When Manriquez learned that Cigna was probably cheaper for his employer than traditional medical insurance, he was astonished. “For the care we receive, I thought it was more money,” he said.

Some HMO enthusiasts say they initially feared getting inferior treatment but now believe they receive exemplary care. Some praised the skill of nurse practitioners, whom HMOs employ to perform at a lower cost some of the tasks doctors once did.

Debbie Gray of Orange said a Cigna nurse practitioner taught her child safety and breast feeding classes before the first of her three children was born 10 years ago. “I followed her from Santa Ana to Westminster to here,” the Cigna office in Orange, Gray said.

Not everybody praises HMOs.

Leona Kindt, who belongs to Cigna through her job as a clerk in the Orange County Juvenile Probation Department, said that when she joined Cigna she struggled to persuade her primary doctors that she needed the expertise of specialists.

Advertisement

“I had a bladder problem for six months straight before I was referred to a urologist,” Kindt said. By the time an emergency room doctor wrote Cigna a note recommending that she see a specialist, Kindt said she was so tired of feeling ill that she had gone back to her former urologist “and he took care of it.” She had to pay out of pocket for the private physician.
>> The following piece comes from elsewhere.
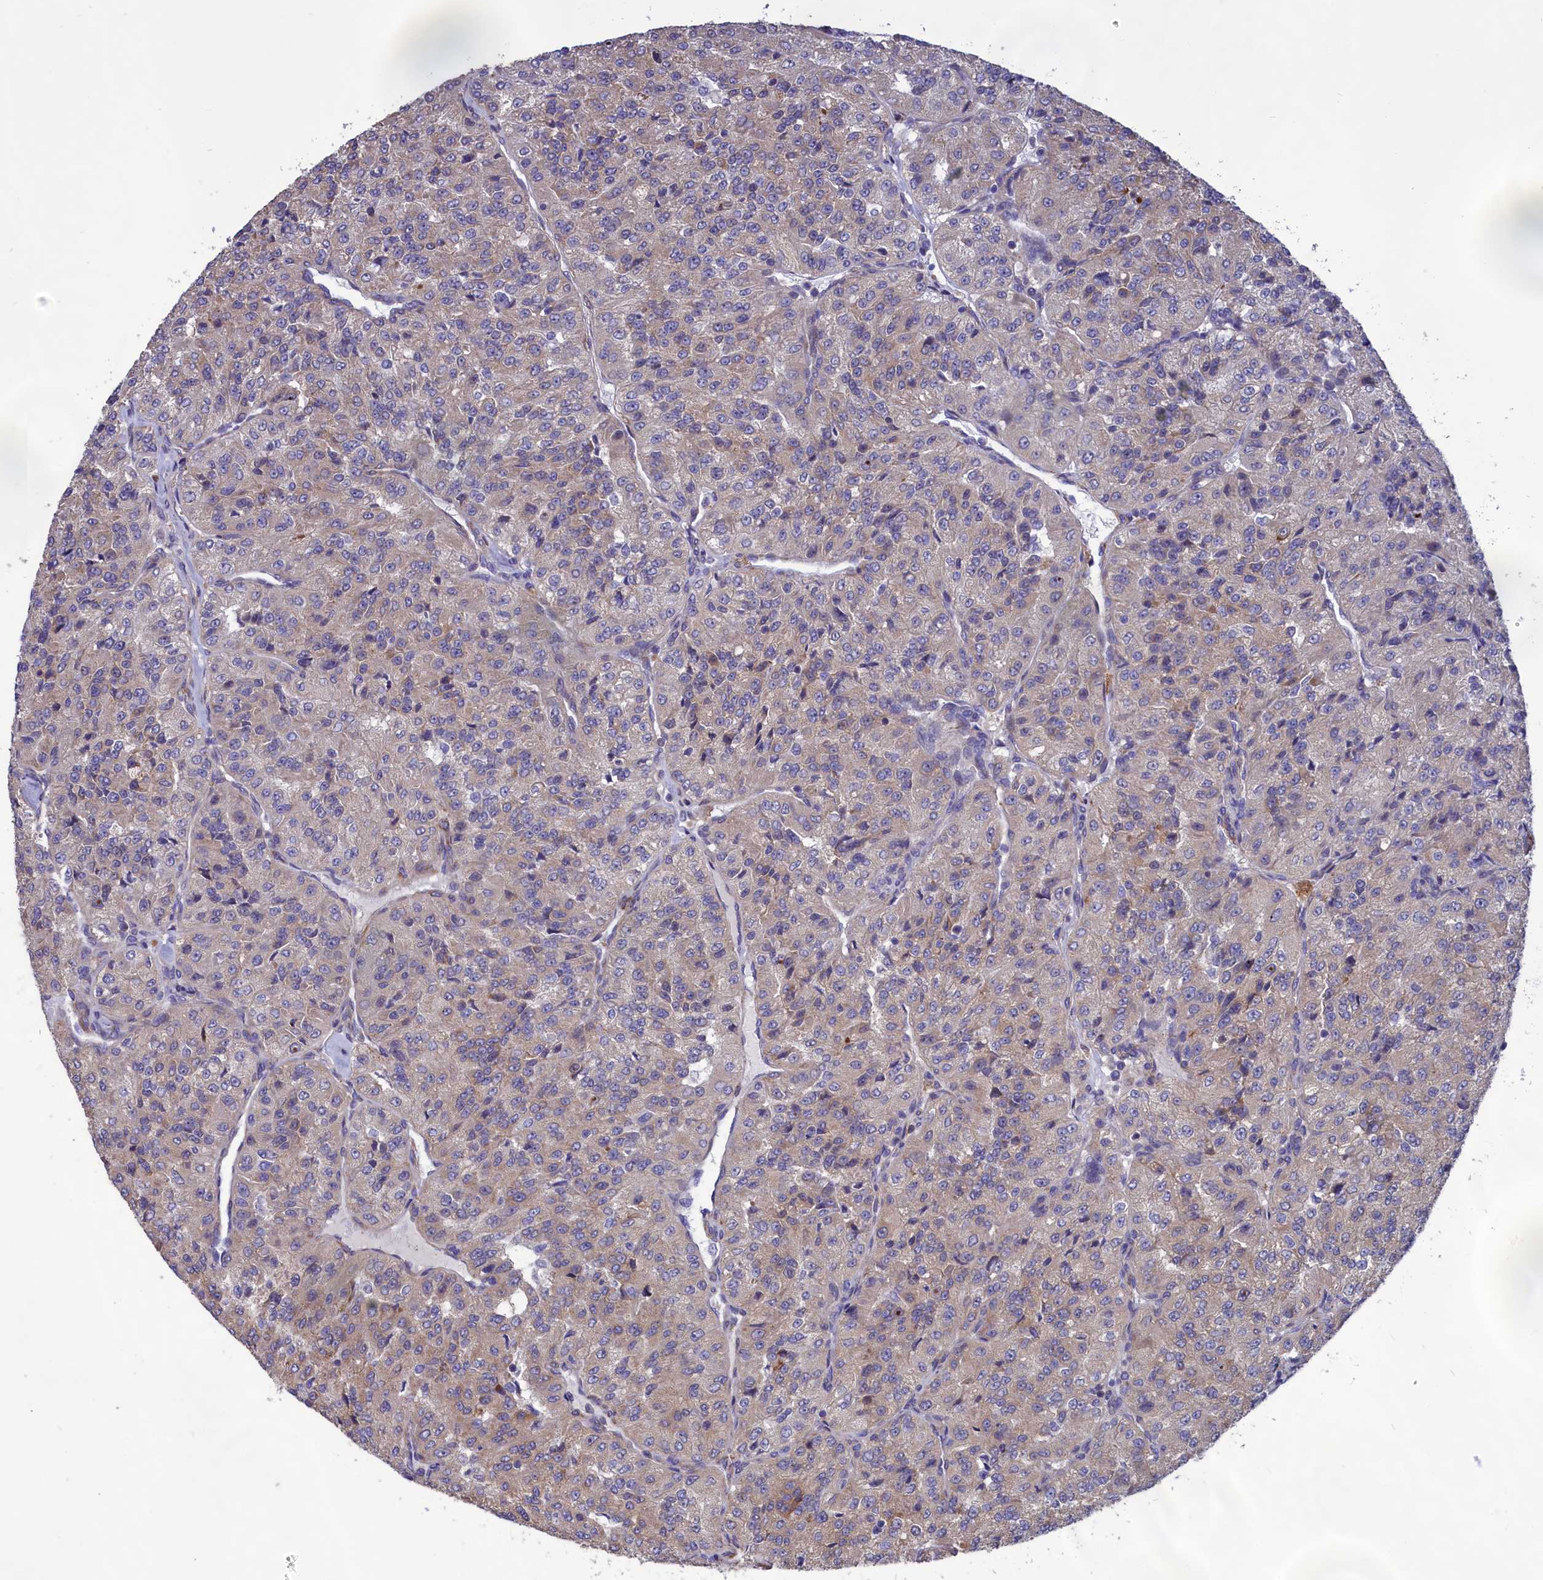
{"staining": {"intensity": "weak", "quantity": "25%-75%", "location": "cytoplasmic/membranous"}, "tissue": "renal cancer", "cell_type": "Tumor cells", "image_type": "cancer", "snomed": [{"axis": "morphology", "description": "Adenocarcinoma, NOS"}, {"axis": "topography", "description": "Kidney"}], "caption": "A histopathology image showing weak cytoplasmic/membranous expression in about 25%-75% of tumor cells in renal cancer (adenocarcinoma), as visualized by brown immunohistochemical staining.", "gene": "AMDHD2", "patient": {"sex": "female", "age": 63}}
Patricia Samhammer of Laguna Beach, who recently accompanied her sister-in-law to the Kaiser Permanente clinic in Irvine, said she and her husband would never join the HMO because of the delay her mother had experienced a year ago in obtaining treatment for recurring cancer.

She blamed “the structure” of the medical delivery system for making her mother wait so long before an appointment that the woman wound up having to visit the emergency room.
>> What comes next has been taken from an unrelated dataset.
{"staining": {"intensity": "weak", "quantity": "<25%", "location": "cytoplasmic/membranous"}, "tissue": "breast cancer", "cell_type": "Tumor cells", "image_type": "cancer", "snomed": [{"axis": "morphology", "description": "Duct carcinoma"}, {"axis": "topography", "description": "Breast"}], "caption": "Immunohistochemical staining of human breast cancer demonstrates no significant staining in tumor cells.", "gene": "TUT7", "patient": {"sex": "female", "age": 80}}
Also, HMO members often gripe that they are seldom able to see their preferred doctor if they need immediate attention. “Sometimes you wait a month to see your doctor,” said Soto of Mission Viejo, who uses the Kaiser clinic there. “It lacks the personal touch I was used to with a private doctor.”

Administrators of HMOs say they are striving to overcome their shortcomings. For example, Kaiser officials said the company recently installed a central computerized telephone system that has shortened the time for members to make doctors’ appointments.

In response to surveys showing that most satisfied members had a personal relationship with a family doctor, FHP, a Fountain-Valley based HMO, has changed its system in Orange County to make each primary physician responsible for a specific group of patients.

Advertisement

And at Cigna, the goal “is to make people feel they have a family doctor,” said Bert Wagener, president of Cigna Healthplans of California. He said the company recently began allowing more patients to see doctors the same day they call for appointments.

Wagener believes customer satisfaction is increasingly important in health care competition. “There will be more and more consumer involvement in the selection” of health plans, he predicted.

Peggy Weismair, a nurse who is a medical case manager at the senior center in Laguna Hills near Leisure World, said she has seen improvement in Medicare HMOs, such as FHP and Secure Horizons.

“Three or four years ago all you heard were negatives” from members of senior plans, Weismair said. But now, she said, she hears far fewer complaints about long waits for doctors’ appointments or the frustration of trying to communicate with HMO doctors.

Those who counsel seniors say that local HMOs are taking great pains to educate prospective members since federal health officials discovered in 1991 that FHP sales representatives were sometimes neglecting to inform seniors that after joining they would no longer be able to visit their longtime doctors.

However, now there are still complaints that some HMOs for Medi-Cal recipients mislead prospective customers in high-pressure, door-to-door sales campaigns.

Advertisement

“The people I talk to are not very happy with the plans. There is a lot of confusion,” said Jennifer Young, a nurse who works in the St. Jude HealthMobile, a van that brings health care to the working poor in north Orange County.